# VBForums CodeBank > CodeBank - ASP / ASP.NET / MVC / Web API >  Dynamic Alert/MessageBox

## RobDog888

Run this code from any code behind event to invoke a alert/msgbox without having to use Page.RegisterStartupScript() or using an objects .Attributes property to tie an js alert to it.

This is independant from any object and just like having a VB6/VB.NET Messagebox.


VB Code:
Protected Sub SomeSub(ByVal sender As Object, ByVal e As System.EventArgs)
    Response.Write("<script language=javascript>alert('This is a dynamic alert.');</script>") '
End Sub

----------


## mendhak

Edit

Dude, not a good idea.

Response.Write is not a good thing to use on ASP.NET pages.

----------


## RobDog888

Then how would you recomend invoking a alert without having to use a hidden control or something?
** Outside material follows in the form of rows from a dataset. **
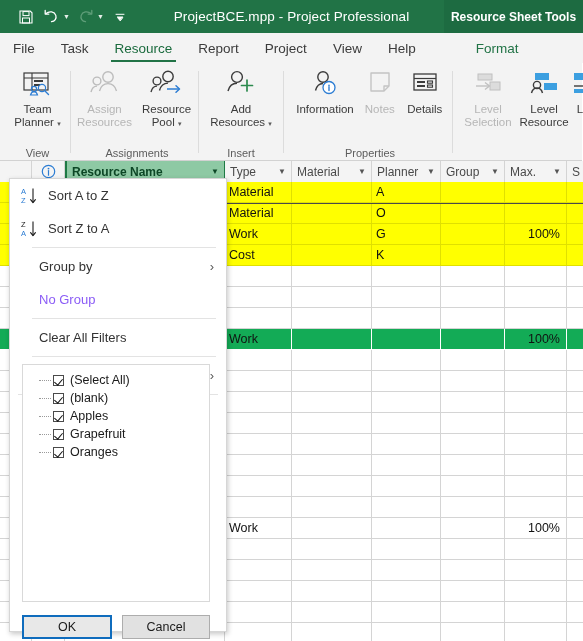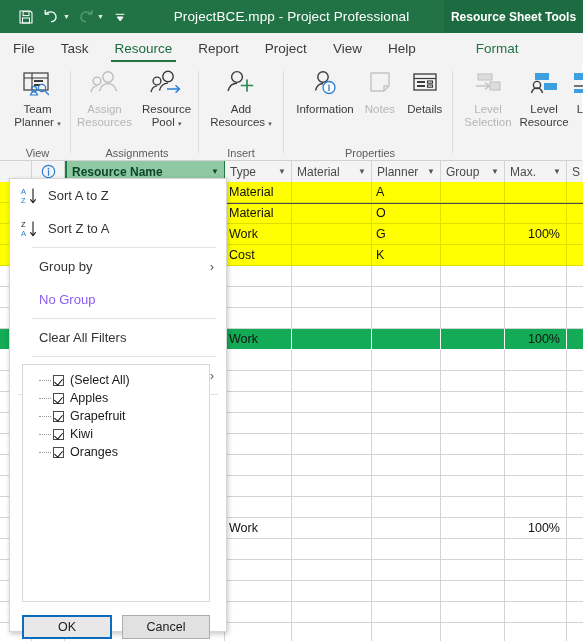--- a/index.html
+++ b/index.html
@@ -685,6 +685,11 @@
       <div class="lrow">
         <span class="dots"></span>
         <span class="cbx"></span>
+        <span>(blank)</span>
+      </div>
+      <div class="lrow">
+        <span class="dots"></span>
+        <span class="cbx"></span>
         <span>Apples</span>
       </div>
       <div class="lrow">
Say if you wanted to evaluate a couple of aspx controls and depending on the scenerio, call a message?

----------


## Fishcake

> Then how would you recomend invoking a alert without having to use a hidden control or something?
> 
> Say if you wanted to evaluate a couple of aspx controls and depending on the scenerio, call a message?
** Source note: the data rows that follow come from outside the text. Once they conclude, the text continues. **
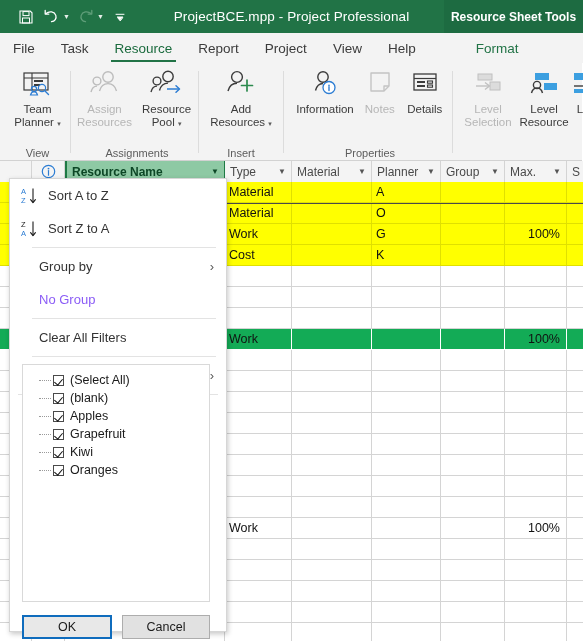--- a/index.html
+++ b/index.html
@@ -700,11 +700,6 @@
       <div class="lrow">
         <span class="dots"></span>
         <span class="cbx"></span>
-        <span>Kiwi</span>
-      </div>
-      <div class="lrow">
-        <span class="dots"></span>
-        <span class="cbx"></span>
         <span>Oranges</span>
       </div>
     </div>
By using Page.RegisterStartupScript.

----------


## RobDog888

Yes, I learned that one a while ago as it was a question froggy couldnt answer when I was just starting to learn asp.net.  :Big Grin:

----------


## freefall

> Edit
> 
> Dude, not a good idea.
> 
> Response.Write is not a good thing to use on ASP.NET pages.


then what else do u use to display anything on the page from the code-behind?

----------


## RobDog888

Hes means to use other methods like - Me.Page.RegisterStartupScript(...

or ...

Me.Page.RegisterClientScriptBlock(...

----------


## freefall

ahh ok, so for registering javascripts...

not exactly just trying to display Hello, World! on the page..

Cool, thanks for clearing that up

----------


## RobDog888

VB Code:
Me.Page.RegisterStartupScript("script1", "<script language='JavaScript' type='text/javascript'>alert('Hello World');</script>")
No need for js in the html.  :Smilie:

----------